A man uses a recent model of a microdrill capable of storing the data electronically. The microdrill is drilling into a timber member at a 90-degree angle. — Source: U.S. Department of Agriculture, Forest Service.
A. Resistance microdrilling perpendicular to the member surface.

An older version of a microdrill is shown. In this version, the microdrill unit was mounted on a cordless drill. An inspector is drilling to the base of a timber pole at a 45-degree angle. — Source: U.S. Department of Agriculture, Forest Service.
B. Resistance microdrilling at an angle.
Figure 3. Photos. Perpendicular and angled Resistance microdrilling.⁽¹⁾

Data Processing

Drilling charts should be reviewed by the inspector in the field, and notes should be taken on the charts to identify the location of drilling The instrument is often equipped with a laptop and software for a better observation of the data (figure 2).

Data Interpretation

Care must be taken not to interpret the sound of softwood (i.e., conifers) as decayed wood. The center section of the softwood (close to the pitch) is often softer than its outer section because it lacks the growth rings present in the outer region.⁽¹⁾ The type of wood being drilled matters. While the resistance of hardwood can be greater than 50 percent, the resistance of softwood can vary in the range of 15–50-plus percent. Drilling should be performed across the whole cross section of the member because some wood species may show constantly low resistance during the test.

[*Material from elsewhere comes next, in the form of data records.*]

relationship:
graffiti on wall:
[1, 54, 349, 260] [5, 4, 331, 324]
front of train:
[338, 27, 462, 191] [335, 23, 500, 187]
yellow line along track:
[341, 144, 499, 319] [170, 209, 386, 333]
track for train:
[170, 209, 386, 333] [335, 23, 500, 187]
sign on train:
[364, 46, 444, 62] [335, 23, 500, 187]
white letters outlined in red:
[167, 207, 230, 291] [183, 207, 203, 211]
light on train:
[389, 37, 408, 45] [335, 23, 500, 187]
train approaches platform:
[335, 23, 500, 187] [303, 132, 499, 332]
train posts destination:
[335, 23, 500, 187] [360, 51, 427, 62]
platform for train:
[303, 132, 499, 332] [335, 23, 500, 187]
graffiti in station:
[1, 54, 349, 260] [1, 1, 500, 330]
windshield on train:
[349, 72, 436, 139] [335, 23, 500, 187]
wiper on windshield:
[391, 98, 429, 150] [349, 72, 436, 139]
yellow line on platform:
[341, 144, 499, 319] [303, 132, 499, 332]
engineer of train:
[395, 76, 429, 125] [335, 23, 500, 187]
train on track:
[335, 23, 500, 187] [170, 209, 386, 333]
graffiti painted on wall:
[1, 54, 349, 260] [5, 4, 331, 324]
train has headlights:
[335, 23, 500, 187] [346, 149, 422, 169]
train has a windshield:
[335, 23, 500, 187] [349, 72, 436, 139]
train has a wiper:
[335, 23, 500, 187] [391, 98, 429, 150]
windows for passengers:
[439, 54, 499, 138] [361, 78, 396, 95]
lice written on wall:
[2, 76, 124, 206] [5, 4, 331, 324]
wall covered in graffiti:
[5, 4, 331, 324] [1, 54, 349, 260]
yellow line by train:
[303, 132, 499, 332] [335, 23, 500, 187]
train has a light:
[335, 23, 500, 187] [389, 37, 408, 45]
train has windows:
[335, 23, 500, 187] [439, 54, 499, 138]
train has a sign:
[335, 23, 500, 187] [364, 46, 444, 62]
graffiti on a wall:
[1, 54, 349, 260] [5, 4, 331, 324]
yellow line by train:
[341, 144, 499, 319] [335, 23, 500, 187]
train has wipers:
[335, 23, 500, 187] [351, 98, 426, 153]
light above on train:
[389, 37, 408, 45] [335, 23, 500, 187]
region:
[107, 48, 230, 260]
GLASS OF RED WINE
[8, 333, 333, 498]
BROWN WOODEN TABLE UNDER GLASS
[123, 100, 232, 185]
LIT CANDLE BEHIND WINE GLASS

The drilling resistance from different manufacturers can be substantially different due to factors such as different scales applied to the data. A guideline for determining various decay levels is presented in table 1.⁽¹⁾

Table 1. Guideline for estimating the decay level of Douglas-fir and southern yellow pine using the resistance microdrill data [1].

Resistance level (%) *	Decay level	Comments
> 20+	None to low	Sound wood often shows consistent resistance across the full width
5-15	Moderate	It often represents areas near void
0	Severe	Typically represents voids

*Values can substantially vary between manufacturers.

Advantages

Advantages of resistance microdrilling include the following:

Resistance microdrilling provides quantitative data about the condition of wood members.
Resistance microdrilling is simple.
Resistance microdrilling provides an accurate depth of decay.
Resistance microdrilling is well developed.
Resistance microdrilling does not require access to the opposing side of wood members.

Limitations

Some of the limitations of resistance microdrilling include the following:

This technique involves localized measurements.
The test is mainly used to confirm the presence of decay but can also be used to determine depth of checks.
The accessibility to the member of interest can be limited. There must be enough space for fitting the drill and drilling through the entire thickness of a member.⁽²⁾ Typically, this is not an issue with bridges, where an inspector can drill vertically from the bottom side upward, even in the case of closely paced bridge girders.
The weight of the device can cause fatigue for the inspector after several drillings.⁽²⁾
The intended drill path can deflect from a straight line when the drill bit is boring tangentially to the growth rings.

References

White, R. H., and R. J. Ross, eds. 2014. Wood and Timber Condition Assessment Manual. 2nd ed. General Technical Report No. FPL-GTR-234. Madison, WI: U.S. Department of Agriculture, Forest Service, Forest Products Laboratory.
Riggio, M., R. W. Anthony, F. Augelli, B. Kasal, T. Lechner, W. Muller, and T. Tannert. 2014. “In Situ Assessment of Structural Timber Using Non-destructive Techniques.” Materials and Structures 47, no. 5: 749–766.